Post-war and contemporary art is experiencing a boom in the art market. After WWII, art movements fractured to reveal a multitude of responses to the death and destruction in Europe and Japan. This led to Abstract Expressionism, Pop art, and more. Among the most coveted post-war paintings are works by Andy Warhol and Gerhard Richter.
Secondary market sales of contemporary paintings breaking historical records within the art world at large – not only within the category of paintings. Leaders include Jean-Michel Basquiat, Peter Doig, and Christopher Wool.
Painting Terms to Know
Collectors should build a basic vocabulary regarding the art of painting:
- Support: the physical structure on which the painting is executed (i.e. wooden panel, stone, canvas, paper, etc.). If canvas was used, a second layer, or lining, may be affixed to the back to later add physical support.
- Preparatory Layers: in the case of a painting on canvas, a product made of gelatin or glue – known as a size – is used to influence the fabric’s absorbency. A primer made from a mixture of plaster or chalk and water prepares the support to hold the paint. A final white basecoat layer of gesso is often applied before painting begins.
- Tempera: best represented in the luminous paintings of the 14th and 15th centuries, the pigment is mixed with water and egg.
- Watercolor: made of finely ground pigment bound with gum arabic or glue, its application can appear both transparent and opaque. The most common opaque watercolor material is gouache.
- Oil painting: first widely adopted by 16th-century artists for its transparency, ease of manipulation, and rich colors. It can produce an incredibly smooth surface but can also be mixed with sand and other course materials to create texture. Oil paintings can take days, months, or even years to dry depending on the thickness of the paint as well as its chemical makeup.
- Acrylic paint: introduced in the 1950s, acrylics were quickly embraced for their ability to look as matte as gouache or as translucent as oil paint. They are bound with a synthetic acrylic polymer emulsion.
- Brushes: several brushes of a different shape, size, and stiffness can be used to create a single painting. Some artists choose more unconventional tools, such as palette knives, rags, sponges, fingers, and spray cans. Well-known Abstract Expressionist Jackson Pollock found that housepainter’s brushes worked best to drip, splatter, fling, and smear paint onto his mural-sized canvases, which he laid out on the floor.
- Varnish: the role of this solid, relatively transparent layer of resin is to protect the paint surface and intensify the colors; however, solutions made with natural materials tend to discolor or darken with age. Conservators can fix this problem by removing and replacing the old varnish with a synthetic product.

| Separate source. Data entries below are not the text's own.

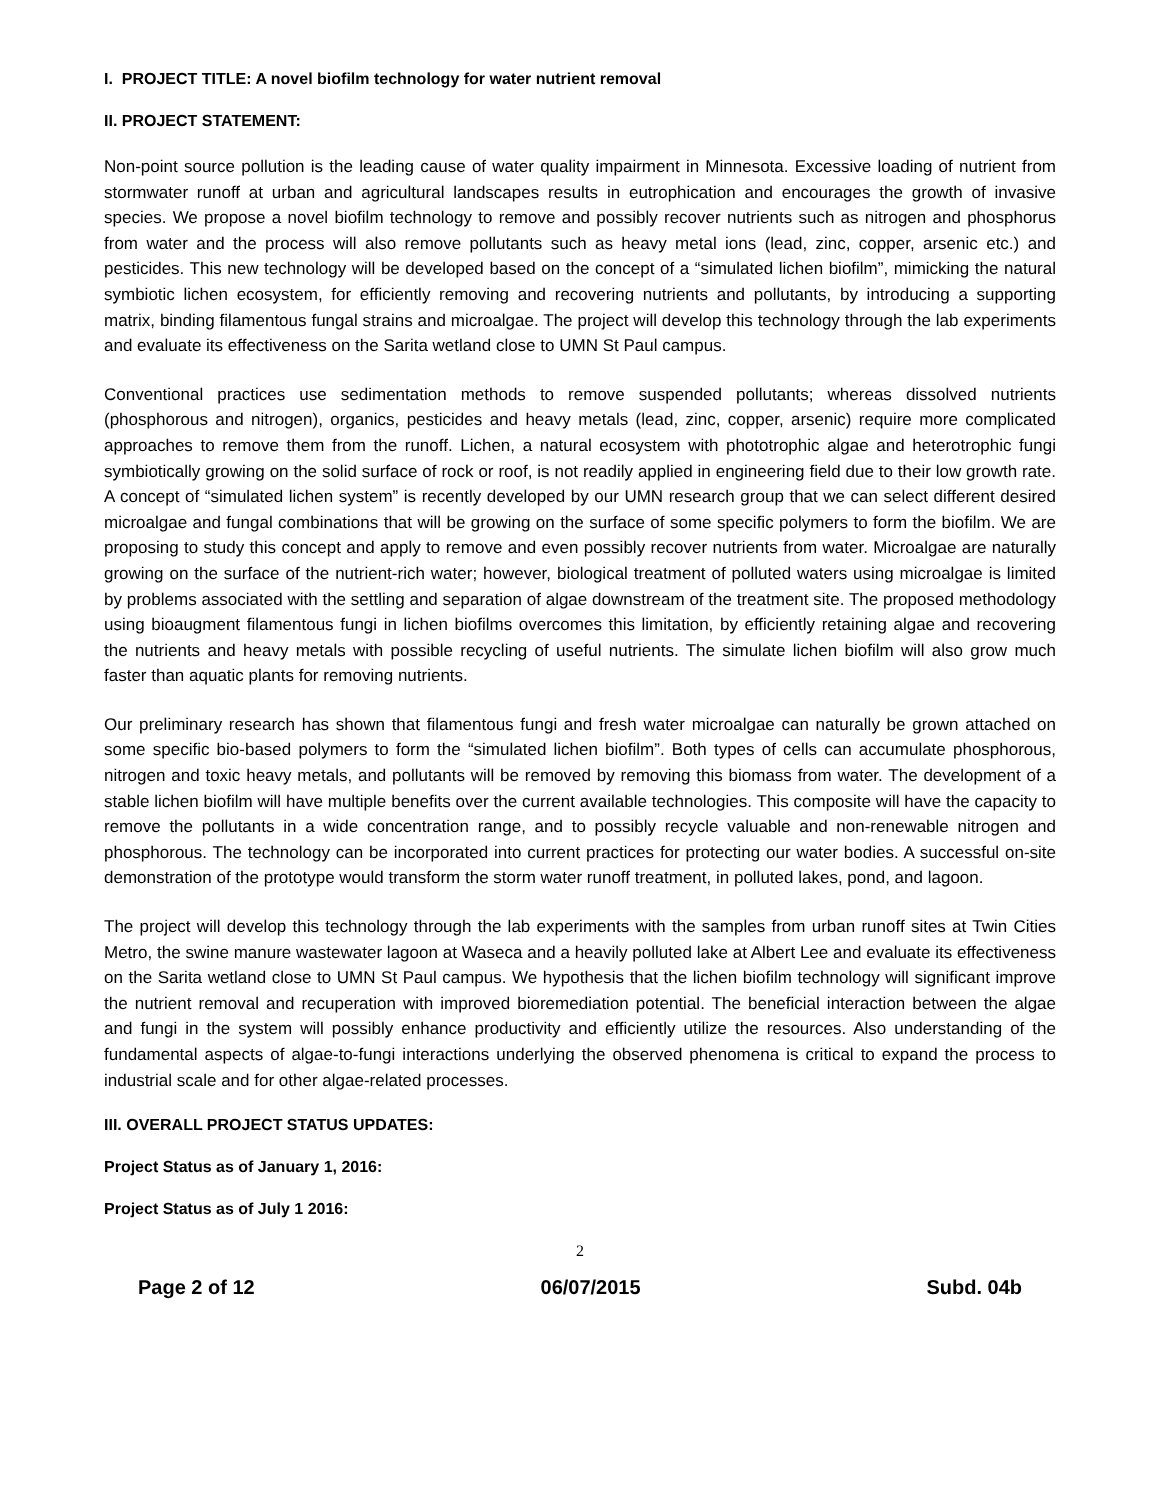I. PROJECT TITLE: A novel biofilm technology for water nutrient removal
II. PROJECT STATEMENT:
Non-point source pollution is the leading cause of water quality impairment in Minnesota. Excessive loading of nutrient from stormwater runoff at urban and agricultural landscapes results in eutrophication and encourages the growth of invasive species. We propose a novel biofilm technology to remove and possibly recover nutrients such as nitrogen and phosphorus from water and the process will also remove pollutants such as heavy metal ions (lead, zinc, copper, arsenic etc.) and pesticides. This new technology will be developed based on the concept of a “simulated lichen biofilm”, mimicking the natural symbiotic lichen ecosystem, for efficiently removing and recovering nutrients and pollutants, by introducing a supporting matrix, binding filamentous fungal strains and microalgae. The project will develop this technology through the lab experiments and evaluate its effectiveness on the Sarita wetland close to UMN St Paul campus.
Conventional practices use sedimentation methods to remove suspended pollutants; whereas dissolved nutrients (phosphorous and nitrogen), organics, pesticides and heavy metals (lead, zinc, copper, arsenic) require more complicated approaches to remove them from the runoff. Lichen, a natural ecosystem with phototrophic algae and heterotrophic fungi symbiotically growing on the solid surface of rock or roof, is not readily applied in engineering field due to their low growth rate. A concept of “simulated lichen system” is recently developed by our UMN research group that we can select different desired microalgae and fungal combinations that will be growing on the surface of some specific polymers to form the biofilm. We are proposing to study this concept and apply to remove and even possibly recover nutrients from water. Microalgae are naturally growing on the surface of the nutrient-rich water; however, biological treatment of polluted waters using microalgae is limited by problems associated with the settling and separation of algae downstream of the treatment site. The proposed methodology using bioaugment filamentous fungi in lichen biofilms overcomes this limitation, by efficiently retaining algae and recovering the nutrients and heavy metals with possible recycling of useful nutrients. The simulate lichen biofilm will also grow much faster than aquatic plants for removing nutrients.
Our preliminary research has shown that filamentous fungi and fresh water microalgae can naturally be grown attached on some specific bio-based polymers to form the “simulated lichen biofilm”. Both types of cells can accumulate phosphorous, nitrogen and toxic heavy metals, and pollutants will be removed by removing this biomass from water. The development of a stable lichen biofilm will have multiple benefits over the current available technologies. This composite will have the capacity to remove the pollutants in a wide concentration range, and to possibly recycle valuable and non-renewable nitrogen and phosphorous. The technology can be incorporated into current practices for protecting our water bodies. A successful on-site demonstration of the prototype would transform the storm water runoff treatment, in polluted lakes, pond, and lagoon.
The project will develop this technology through the lab experiments with the samples from urban runoff sites at Twin Cities Metro, the swine manure wastewater lagoon at Waseca and a heavily polluted lake at Albert Lee and evaluate its effectiveness on the Sarita wetland close to UMN St Paul campus. We hypothesis that the lichen biofilm technology will significant improve the nutrient removal and recuperation with improved bioremediation potential. The beneficial interaction between the algae and fungi in the system will possibly enhance productivity and efficiently utilize the resources. Also understanding of the fundamental aspects of algae-to-fungi interactions underlying the observed phenomena is critical to expand the process to industrial scale and for other algae-related processes.
III. OVERALL PROJECT STATUS UPDATES:
Project Status as of January 1, 2016:
Project Status as of July 1 2016:
2
Page 2 of 12 06/07/2015 Subd. 04b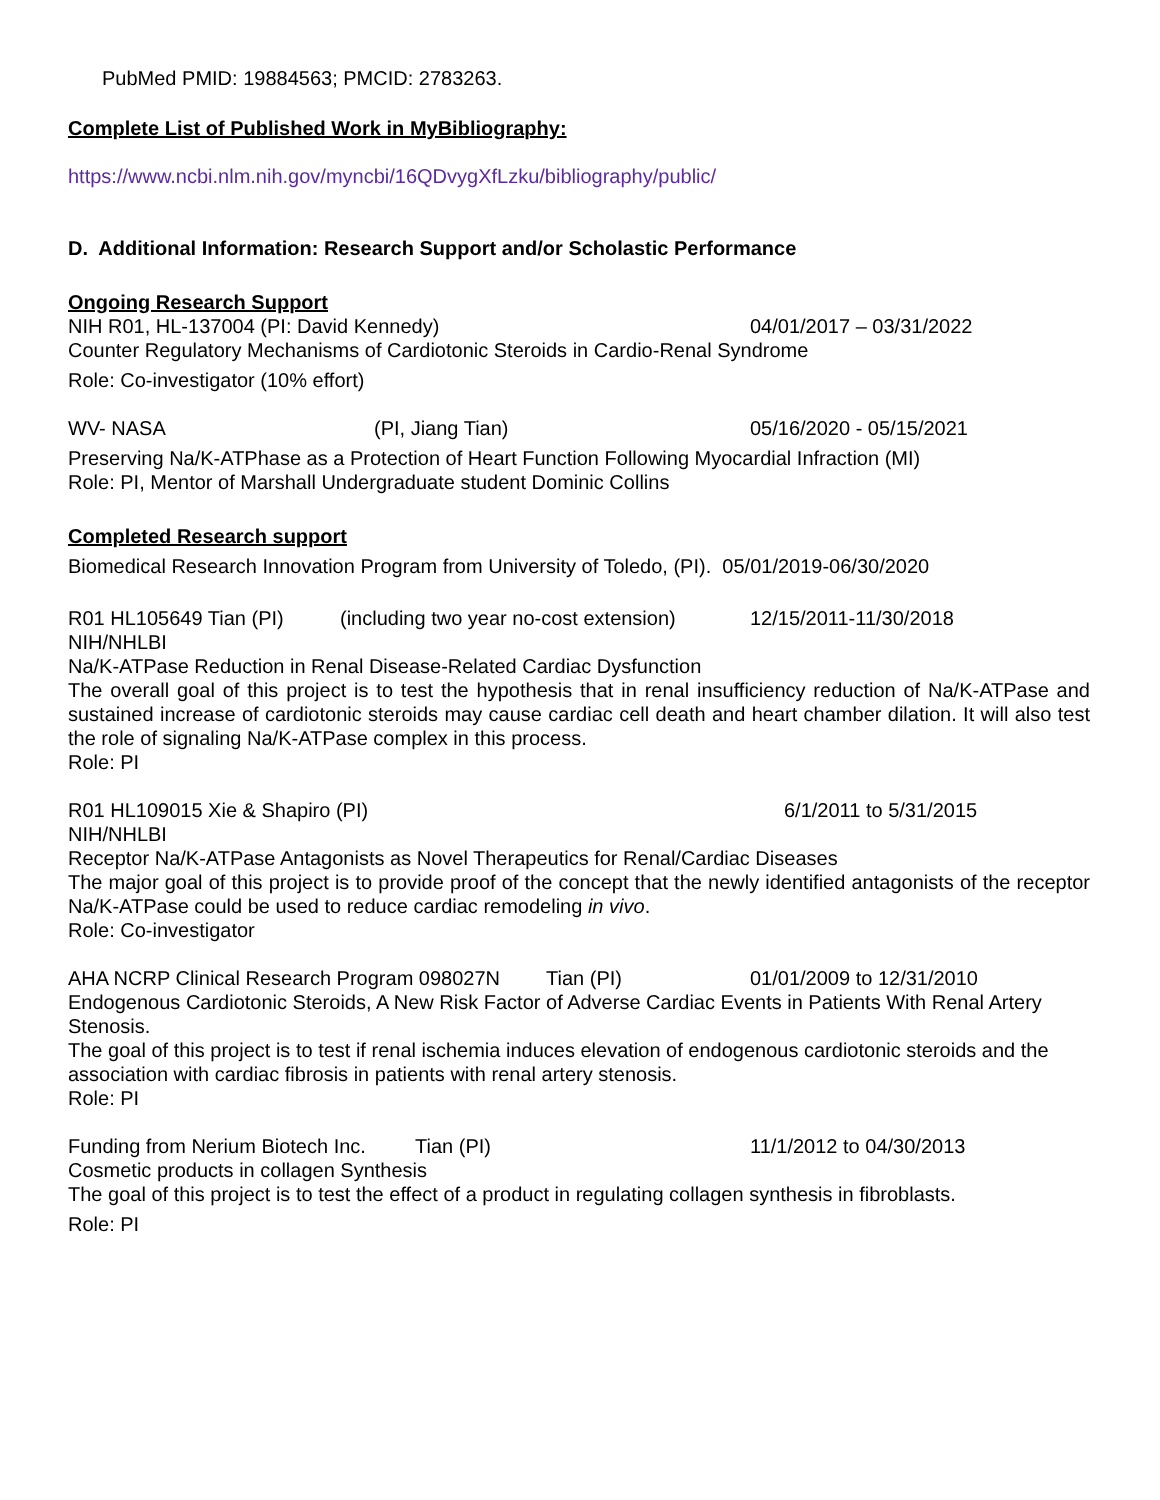PubMed PMID: 19884563; PMCID: 2783263.
Complete List of Published Work in MyBibliography:
https://www.ncbi.nlm.nih.gov/myncbi/16QDvygXfLzku/bibliography/public/
D. Additional Information: Research Support and/or Scholastic Performance
Ongoing Research Support
NIH R01, HL-137004 (PI: David Kennedy) 04/01/2017 – 03/31/2022
Counter Regulatory Mechanisms of Cardiotonic Steroids in Cardio-Renal Syndrome
Role: Co-investigator (10% effort)
WV- NASA (PI, Jiang Tian) 05/16/2020 - 05/15/2021
Preserving Na/K-ATPhase as a Protection of Heart Function Following Myocardial Infraction (MI)
Role: PI, Mentor of Marshall Undergraduate student Dominic Collins
Completed Research support
Biomedical Research Innovation Program from University of Toledo, (PI). 05/01/2019-06/30/2020
R01 HL105649 Tian (PI) (including two year no-cost extension) 12/15/2011-11/30/2018
NIH/NHLBI
Na/K-ATPase Reduction in Renal Disease-Related Cardiac Dysfunction
The overall goal of this project is to test the hypothesis that in renal insufficiency reduction of Na/K-ATPase and sustained increase of cardiotonic steroids may cause cardiac cell death and heart chamber dilation. It will also test the role of signaling Na/K-ATPase complex in this process.
Role: PI
R01 HL109015 Xie & Shapiro (PI) 6/1/2011 to 5/31/2015
NIH/NHLBI
Receptor Na/K-ATPase Antagonists as Novel Therapeutics for Renal/Cardiac Diseases
The major goal of this project is to provide proof of the concept that the newly identified antagonists of the receptor Na/K-ATPase could be used to reduce cardiac remodeling in vivo.
Role: Co-investigator
AHA NCRP Clinical Research Program 098027N Tian (PI) 01/01/2009 to 12/31/2010
Endogenous Cardiotonic Steroids, A New Risk Factor of Adverse Cardiac Events in Patients With Renal Artery Stenosis.
The goal of this project is to test if renal ischemia induces elevation of endogenous cardiotonic steroids and the association with cardiac fibrosis in patients with renal artery stenosis.
Role: PI
Funding from Nerium Biotech Inc. Tian (PI) 11/1/2012 to 04/30/2013
Cosmetic products in collagen Synthesis
The goal of this project is to test the effect of a product in regulating collagen synthesis in fibroblasts.
Role: PI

- Scale: the size of a painting may speak to its period of origin. Large-scale works grew in popularity at the height of the Paris Salon between 1748 and 1890. The annual or biennial art event exhibited hundreds (if not thousands) of paintings at a time. Limited gallery space and high demand forced many exhibited works to be hung wherever space allowed – even high on walls (and far away from a viewer’s ideal vantage point). As a result, artists increased the size of their supports. Soon artists saw that selling smaller works to the bourgeois for their homes was a more lucrative business. These easel paintings maintained their ranks until the Abstract Expressionists circled back to large-scale canvases
- Markings: artist signatures and dates of completion may be found on either the front or back of paintings. These markings help establish authenticity, but not all artists sign their work. Therefore, collectors should look at any labels or stamps on the back of the support or its frame. These can provide information about the origin and age of the artist’s materials as well as about previous sales and owners.